2. Communication-based mechanisms for collective cell differentiation
In this line of work, we extend from the single-cell to the population level, and address the question how cell-cell communication triggers and coordinates differentiation in cell populations. To address this question we use an mESC model that recapitulates the differentiation of the inner cell mass of the embryo into the embryonic epiblast and the primitive endoderm lineage (Schröter et al., 2015). In contrast to predictions from the prevalent single-cell model in the field that is based on a toggle switch between transcriptional regulators, we observe that robust proportions of the two cell types differentiate from a wide range of experimentally controlled starting conditions.
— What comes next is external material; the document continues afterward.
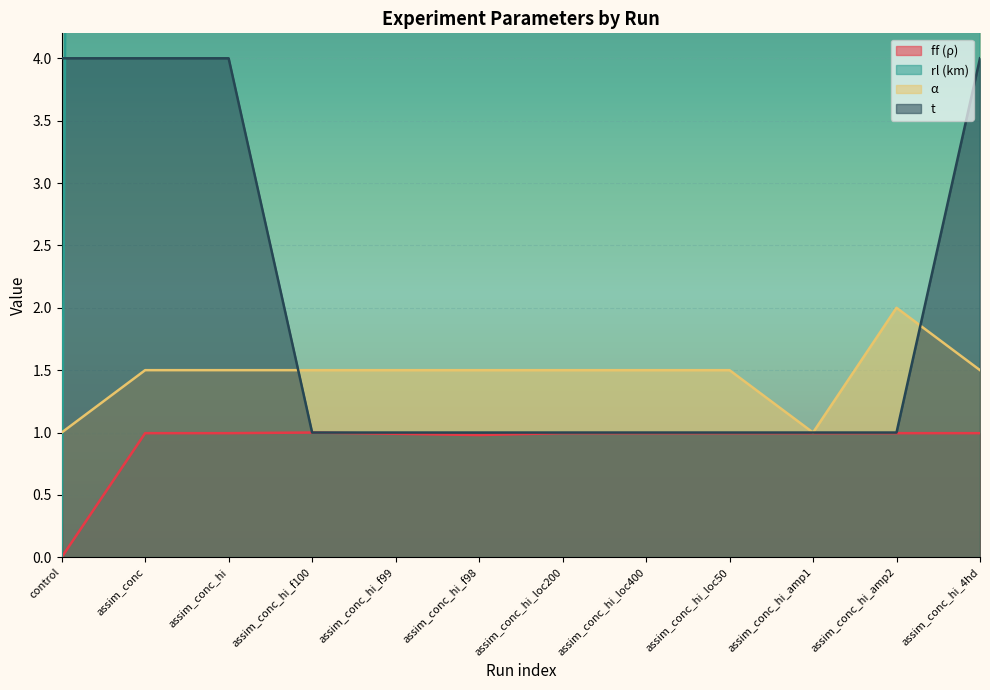

True or false: ff (ρ) and t cross at least once.

False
We have shown both experimentally and theoretically that this robustness is a consequence of recursive cell-cell communication via FGFs that not only establishes reproducible cell type proportions from precursor populations, but also re-establishes them upon perturbations (Fig. 2, Movie 2, Raina et al., 2021). The FGF-based collective mechanism for differentiation uncovered in our experimental work is the first molecular realization of a generic mechanism for cell differentiation based on an inhomogeneous steady state that we have described together with the Koseska group (Stanoev et al., 2021). In our ongoing work, we are exploring whether such collective mechanisms extend beyond the specification of the primitive endoderm.
Cell communication and the self-organization of ESC assemblies
A remarkable property of ESCs that has emerged over the last few years is their ability to self-organize into embryo-like structures with a reproducible arrangement of specialized cell types. We have found that mixtures of epiblast- and primitive endoderm cells differentiated from ESCs spontaneously aggregate and form highly organized three-dimensional structures that resemble part of the embryo at the time of implantation (Movies 3 and 4). In the real embryo, a specialized cell population differentiates at this stage from the primitive endoderm that eventually lays down the embryo’s head-to-tail axis. In contrast to predictions from current models in the field, we find that this specialized cell population also differentiates in our embryo-like aggregates (Movie 5). We are currently investigating the molecular basis for this unexpected differentiation event. We anticipate that our results in this project may replace current theories for the specification of the major body axes of the mammalian embryo.